There’s relatively little written about this film online (save a few dismissive reactions incensed by its lack of plotting), which is too bad considering its significant visual and structural wit. There is a lot of unforced humor–the teenager is faced with a competitive schemer who pathetically reverses his own tire trick, a laborious trap he sets to catch a monitor lizard unexpectedly captures a hungry child, behaviors in general are amusingly curt and infused with a weary desperation. Through it all, Woo seems to be both skewering and empathizing with behavioral patterns brought on by hard times, and suggesting ways in which his protagonists’ deeper ethical awareness could possibly bubble to the surface.
It’s Winter
Maybe it’s fact that the excellent nonprofessional Iranian actor in this film, Ali Nicksolat, bears an uncanny resemblance to a young Jack Nicholson, but Rafi Pitts’ elegantly rendered drama kept reminded me of classic American films of the ’70s dealing with existential, working class issues, like Five Easy Pieces, Killer of Sheep, or Wanda. I’ve seen a good number of Iranian films, but none have so poignantly addressed the frustrations of middle class tradesmen unable to find meaningful work in an industrialized society.
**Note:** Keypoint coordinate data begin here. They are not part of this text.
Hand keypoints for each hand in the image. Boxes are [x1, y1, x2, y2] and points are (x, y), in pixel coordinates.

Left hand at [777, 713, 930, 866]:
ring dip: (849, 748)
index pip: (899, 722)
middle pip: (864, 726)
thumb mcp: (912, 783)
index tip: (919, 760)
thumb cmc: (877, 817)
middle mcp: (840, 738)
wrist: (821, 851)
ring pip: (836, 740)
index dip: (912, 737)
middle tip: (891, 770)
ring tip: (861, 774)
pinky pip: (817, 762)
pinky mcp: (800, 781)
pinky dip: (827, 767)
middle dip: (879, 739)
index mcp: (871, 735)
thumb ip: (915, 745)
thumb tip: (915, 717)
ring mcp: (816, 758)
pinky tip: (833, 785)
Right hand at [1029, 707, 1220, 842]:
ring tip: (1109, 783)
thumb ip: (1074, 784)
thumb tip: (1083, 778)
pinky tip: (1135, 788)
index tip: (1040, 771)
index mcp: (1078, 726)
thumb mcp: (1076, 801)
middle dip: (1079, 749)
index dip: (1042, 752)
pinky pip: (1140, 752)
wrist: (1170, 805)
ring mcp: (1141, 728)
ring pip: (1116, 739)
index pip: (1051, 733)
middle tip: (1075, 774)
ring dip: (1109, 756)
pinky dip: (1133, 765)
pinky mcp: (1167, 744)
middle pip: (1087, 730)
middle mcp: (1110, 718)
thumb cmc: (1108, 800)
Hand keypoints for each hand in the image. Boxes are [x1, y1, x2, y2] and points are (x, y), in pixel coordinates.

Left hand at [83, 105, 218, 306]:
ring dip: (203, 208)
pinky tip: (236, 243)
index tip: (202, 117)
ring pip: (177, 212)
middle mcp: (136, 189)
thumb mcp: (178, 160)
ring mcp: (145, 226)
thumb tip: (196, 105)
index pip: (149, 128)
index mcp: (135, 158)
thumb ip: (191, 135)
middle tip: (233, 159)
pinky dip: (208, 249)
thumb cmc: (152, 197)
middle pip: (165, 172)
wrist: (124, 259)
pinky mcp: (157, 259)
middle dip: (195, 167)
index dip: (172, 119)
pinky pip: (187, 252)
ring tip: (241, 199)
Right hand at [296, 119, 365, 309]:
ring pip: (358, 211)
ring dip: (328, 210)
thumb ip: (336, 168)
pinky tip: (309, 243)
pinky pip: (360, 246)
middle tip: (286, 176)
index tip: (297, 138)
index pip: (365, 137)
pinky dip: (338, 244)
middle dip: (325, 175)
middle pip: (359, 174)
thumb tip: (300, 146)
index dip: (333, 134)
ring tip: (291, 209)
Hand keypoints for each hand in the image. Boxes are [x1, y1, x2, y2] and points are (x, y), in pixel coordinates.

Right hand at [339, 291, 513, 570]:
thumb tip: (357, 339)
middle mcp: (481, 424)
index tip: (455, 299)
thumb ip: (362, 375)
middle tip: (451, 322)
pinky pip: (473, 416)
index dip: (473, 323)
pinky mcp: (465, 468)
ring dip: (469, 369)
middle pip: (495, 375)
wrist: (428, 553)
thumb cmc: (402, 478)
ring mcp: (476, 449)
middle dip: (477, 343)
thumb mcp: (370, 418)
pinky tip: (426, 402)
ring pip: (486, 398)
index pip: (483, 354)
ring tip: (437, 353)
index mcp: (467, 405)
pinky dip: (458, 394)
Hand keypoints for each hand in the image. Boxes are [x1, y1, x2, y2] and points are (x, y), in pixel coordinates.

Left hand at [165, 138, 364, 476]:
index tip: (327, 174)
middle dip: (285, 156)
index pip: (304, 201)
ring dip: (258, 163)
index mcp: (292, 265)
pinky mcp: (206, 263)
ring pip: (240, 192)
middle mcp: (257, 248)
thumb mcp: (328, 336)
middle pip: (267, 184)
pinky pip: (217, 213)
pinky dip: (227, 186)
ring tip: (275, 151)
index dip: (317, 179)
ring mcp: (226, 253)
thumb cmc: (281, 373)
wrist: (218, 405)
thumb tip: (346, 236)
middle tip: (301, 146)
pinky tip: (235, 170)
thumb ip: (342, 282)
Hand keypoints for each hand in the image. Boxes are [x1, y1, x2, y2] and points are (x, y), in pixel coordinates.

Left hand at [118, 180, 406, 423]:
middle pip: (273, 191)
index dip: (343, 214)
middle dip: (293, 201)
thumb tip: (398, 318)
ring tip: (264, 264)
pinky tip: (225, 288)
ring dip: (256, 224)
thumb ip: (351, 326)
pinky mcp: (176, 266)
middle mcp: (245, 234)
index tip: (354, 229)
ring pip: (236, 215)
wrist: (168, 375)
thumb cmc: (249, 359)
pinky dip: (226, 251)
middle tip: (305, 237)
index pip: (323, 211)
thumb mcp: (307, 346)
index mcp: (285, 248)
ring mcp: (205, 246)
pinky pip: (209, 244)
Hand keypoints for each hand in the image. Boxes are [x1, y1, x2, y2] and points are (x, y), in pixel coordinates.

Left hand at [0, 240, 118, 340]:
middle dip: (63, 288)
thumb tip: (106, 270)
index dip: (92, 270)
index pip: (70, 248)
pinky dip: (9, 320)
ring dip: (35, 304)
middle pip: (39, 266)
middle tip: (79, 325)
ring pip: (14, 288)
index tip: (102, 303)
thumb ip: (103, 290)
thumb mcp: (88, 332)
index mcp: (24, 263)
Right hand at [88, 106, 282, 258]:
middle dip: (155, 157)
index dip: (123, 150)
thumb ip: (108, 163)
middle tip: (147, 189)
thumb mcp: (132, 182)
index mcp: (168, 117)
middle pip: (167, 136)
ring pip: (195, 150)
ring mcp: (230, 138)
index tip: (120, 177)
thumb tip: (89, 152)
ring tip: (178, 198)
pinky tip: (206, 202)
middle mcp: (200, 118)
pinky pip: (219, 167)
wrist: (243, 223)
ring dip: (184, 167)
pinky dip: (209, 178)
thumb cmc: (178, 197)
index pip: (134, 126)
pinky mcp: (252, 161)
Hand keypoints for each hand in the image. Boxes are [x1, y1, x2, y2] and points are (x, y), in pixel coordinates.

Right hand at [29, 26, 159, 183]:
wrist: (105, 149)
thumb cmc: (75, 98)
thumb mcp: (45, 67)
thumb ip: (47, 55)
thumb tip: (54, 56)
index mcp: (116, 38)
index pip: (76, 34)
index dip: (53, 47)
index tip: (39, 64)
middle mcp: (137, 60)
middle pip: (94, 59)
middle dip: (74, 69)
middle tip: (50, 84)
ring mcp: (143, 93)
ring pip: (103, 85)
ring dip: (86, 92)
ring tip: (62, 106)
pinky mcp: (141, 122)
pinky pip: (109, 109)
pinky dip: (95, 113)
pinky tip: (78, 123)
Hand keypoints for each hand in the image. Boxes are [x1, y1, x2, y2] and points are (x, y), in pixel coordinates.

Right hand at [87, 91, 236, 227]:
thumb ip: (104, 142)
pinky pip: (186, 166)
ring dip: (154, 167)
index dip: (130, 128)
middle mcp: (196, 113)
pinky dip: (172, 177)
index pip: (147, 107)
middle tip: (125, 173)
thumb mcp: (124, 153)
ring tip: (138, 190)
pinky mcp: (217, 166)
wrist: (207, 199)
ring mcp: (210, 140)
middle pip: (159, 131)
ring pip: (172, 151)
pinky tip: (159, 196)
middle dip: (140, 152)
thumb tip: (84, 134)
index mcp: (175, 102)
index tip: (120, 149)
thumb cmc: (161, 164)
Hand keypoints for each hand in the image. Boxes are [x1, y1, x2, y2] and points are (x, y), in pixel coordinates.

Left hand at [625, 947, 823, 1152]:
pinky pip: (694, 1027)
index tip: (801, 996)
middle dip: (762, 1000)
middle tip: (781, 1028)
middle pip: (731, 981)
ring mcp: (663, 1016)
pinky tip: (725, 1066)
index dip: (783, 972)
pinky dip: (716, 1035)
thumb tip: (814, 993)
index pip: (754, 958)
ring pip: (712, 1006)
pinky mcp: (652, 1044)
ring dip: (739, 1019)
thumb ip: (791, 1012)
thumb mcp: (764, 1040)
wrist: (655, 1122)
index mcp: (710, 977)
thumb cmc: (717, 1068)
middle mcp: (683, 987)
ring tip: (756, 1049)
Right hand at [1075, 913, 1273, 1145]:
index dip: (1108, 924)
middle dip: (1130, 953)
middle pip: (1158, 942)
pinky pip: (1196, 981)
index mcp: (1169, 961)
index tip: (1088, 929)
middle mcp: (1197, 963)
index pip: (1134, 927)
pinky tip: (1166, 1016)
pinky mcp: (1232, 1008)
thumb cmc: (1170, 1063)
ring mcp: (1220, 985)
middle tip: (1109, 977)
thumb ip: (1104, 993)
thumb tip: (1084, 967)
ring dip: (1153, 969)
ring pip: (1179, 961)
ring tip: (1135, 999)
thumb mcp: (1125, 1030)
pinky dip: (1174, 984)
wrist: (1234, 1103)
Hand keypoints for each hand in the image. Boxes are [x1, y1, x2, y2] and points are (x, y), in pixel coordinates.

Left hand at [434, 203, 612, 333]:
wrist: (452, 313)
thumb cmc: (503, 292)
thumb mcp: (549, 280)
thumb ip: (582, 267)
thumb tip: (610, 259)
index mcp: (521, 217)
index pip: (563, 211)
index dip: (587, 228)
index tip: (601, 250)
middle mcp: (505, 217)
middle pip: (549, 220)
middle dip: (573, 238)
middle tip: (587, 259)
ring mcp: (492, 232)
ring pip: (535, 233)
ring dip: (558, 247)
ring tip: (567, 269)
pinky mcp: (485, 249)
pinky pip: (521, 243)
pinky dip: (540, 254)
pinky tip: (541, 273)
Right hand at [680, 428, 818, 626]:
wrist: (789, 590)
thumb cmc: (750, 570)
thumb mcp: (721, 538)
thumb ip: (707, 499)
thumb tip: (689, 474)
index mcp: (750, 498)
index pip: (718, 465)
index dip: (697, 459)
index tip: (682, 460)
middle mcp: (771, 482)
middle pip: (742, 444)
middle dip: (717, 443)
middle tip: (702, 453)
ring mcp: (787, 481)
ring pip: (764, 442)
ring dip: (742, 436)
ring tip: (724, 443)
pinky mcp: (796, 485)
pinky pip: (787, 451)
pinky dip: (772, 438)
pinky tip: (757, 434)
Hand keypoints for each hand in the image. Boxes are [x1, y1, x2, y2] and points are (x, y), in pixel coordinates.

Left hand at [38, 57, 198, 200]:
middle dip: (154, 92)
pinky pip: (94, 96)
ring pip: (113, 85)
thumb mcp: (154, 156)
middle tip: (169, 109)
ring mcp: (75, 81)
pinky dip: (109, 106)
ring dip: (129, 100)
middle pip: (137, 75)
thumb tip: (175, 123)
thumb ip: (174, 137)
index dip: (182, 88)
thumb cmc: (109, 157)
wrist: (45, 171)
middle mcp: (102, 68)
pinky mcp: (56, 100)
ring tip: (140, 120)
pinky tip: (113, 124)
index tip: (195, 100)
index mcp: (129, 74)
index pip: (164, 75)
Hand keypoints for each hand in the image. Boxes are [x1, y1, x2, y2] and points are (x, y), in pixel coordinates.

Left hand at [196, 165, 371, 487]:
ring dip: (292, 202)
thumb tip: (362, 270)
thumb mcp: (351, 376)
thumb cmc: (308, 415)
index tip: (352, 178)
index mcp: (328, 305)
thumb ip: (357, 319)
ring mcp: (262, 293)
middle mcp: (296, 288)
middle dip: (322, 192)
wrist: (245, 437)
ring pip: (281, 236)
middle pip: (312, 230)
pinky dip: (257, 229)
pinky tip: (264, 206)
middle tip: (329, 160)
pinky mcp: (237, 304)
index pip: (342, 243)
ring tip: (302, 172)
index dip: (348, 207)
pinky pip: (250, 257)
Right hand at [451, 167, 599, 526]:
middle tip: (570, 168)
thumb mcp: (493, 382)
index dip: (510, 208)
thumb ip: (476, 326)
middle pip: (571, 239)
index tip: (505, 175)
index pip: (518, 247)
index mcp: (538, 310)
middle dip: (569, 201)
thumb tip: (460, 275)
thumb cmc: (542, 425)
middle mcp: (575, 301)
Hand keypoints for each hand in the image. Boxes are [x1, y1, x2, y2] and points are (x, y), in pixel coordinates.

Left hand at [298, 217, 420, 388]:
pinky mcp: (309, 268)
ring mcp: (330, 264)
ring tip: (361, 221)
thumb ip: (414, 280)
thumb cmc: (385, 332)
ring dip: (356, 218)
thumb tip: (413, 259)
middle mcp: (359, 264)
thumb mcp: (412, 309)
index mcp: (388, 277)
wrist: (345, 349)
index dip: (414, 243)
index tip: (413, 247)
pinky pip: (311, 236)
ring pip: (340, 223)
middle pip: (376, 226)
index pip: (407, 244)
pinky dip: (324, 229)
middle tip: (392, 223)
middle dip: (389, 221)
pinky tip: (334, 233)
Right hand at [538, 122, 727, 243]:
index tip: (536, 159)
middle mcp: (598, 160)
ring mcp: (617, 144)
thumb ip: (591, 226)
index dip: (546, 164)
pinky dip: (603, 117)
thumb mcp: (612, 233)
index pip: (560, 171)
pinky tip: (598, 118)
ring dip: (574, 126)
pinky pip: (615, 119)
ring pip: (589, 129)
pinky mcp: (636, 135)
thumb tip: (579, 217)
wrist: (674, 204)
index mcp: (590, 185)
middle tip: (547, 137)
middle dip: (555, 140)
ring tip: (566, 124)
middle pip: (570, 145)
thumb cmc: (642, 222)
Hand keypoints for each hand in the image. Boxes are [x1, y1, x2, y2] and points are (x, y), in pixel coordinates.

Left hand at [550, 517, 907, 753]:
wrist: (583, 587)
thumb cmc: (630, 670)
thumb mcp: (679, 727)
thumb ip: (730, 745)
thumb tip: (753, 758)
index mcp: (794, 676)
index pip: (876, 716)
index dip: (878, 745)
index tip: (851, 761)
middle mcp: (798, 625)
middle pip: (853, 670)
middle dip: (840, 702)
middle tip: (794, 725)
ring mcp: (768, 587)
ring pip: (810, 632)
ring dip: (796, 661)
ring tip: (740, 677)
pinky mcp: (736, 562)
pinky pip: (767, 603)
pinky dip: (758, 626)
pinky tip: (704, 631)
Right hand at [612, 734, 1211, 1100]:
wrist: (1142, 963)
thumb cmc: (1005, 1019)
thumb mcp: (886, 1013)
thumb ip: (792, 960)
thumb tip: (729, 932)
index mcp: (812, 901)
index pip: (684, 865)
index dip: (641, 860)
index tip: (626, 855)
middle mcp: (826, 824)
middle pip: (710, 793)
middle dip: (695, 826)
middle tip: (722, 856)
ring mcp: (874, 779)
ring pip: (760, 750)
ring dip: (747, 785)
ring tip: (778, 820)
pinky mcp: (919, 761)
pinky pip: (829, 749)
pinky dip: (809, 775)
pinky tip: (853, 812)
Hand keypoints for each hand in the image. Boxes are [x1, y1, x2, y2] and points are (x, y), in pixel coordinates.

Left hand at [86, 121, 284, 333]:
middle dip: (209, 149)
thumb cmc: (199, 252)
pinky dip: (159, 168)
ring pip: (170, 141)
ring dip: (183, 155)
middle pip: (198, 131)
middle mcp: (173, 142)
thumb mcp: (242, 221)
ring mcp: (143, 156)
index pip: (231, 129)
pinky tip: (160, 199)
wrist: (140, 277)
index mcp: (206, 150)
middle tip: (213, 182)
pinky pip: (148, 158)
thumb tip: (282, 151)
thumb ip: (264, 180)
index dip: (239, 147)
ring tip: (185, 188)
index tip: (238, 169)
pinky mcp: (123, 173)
Iran’s high degree of unemployment has been in the news lately, but rather than appeal to international commentators, European-educated director Pitts has cast Iranian superstar Mitra Hajjar–in a film otherwise teeming with nonprofessionals, in effect playing themselves–and worked with the demands of the censors in order to gain an audience with the Iranian working class, a population of supreme concern for Mahmoud Dowlatabadi, whose 1969 novel Safar (The Trip) inspired the film.
Like The Elephant and the Sea, the film also contrasts two characters; Mokhtar leaves his wife and daughter in order to seek work abroad, and Marhab (played by Nicksolat) is an adventurous drifter. The film begins with Mokhtar, but as his departure appears to be permanent, Marhab enters the narrative looking for a mechanic’s job while setting his romantic sights on Moktahr’s ex-wife, Khatoun (played by Hajjar). Pitts artfully infuses his melding of documentary and fiction with a reserved, iconic sense by shooting conversations from a distance, cutting off the dialogue and emphasizing moments: routine police checks, a flirtatious courtship, figures set against impenetrable landscapes of snow, twisting alleyways, and crowded garages. The plot races past pivotal moments to dwell on the incidents in between, as characters look, wait, arrive, and depart, underscoring the sense of working class impatience.
Mokhtar is restless; he knows he is skilled but is frustrated by his lack of opportunity, which causes him to live life spontaneously, always dreaming of a better future. But as much as the film conveys his inner dissatisfaction, it also suggests Khatoun’s quiet determination to raise her daughter and persevere through the transient men in her life. (“What I find fascinating with women,” Pitts says on the website for the region-2 DVD already released, “is that they are constantly in touch with reality, maybe itís because they give birth. Men seem to live more in a dream world, whereas women seem to deal with facts.”) In its steady gaze at the lives of men and women in working class Tehran, Pitts’ film is one of the strongest Iranian entries of recent years.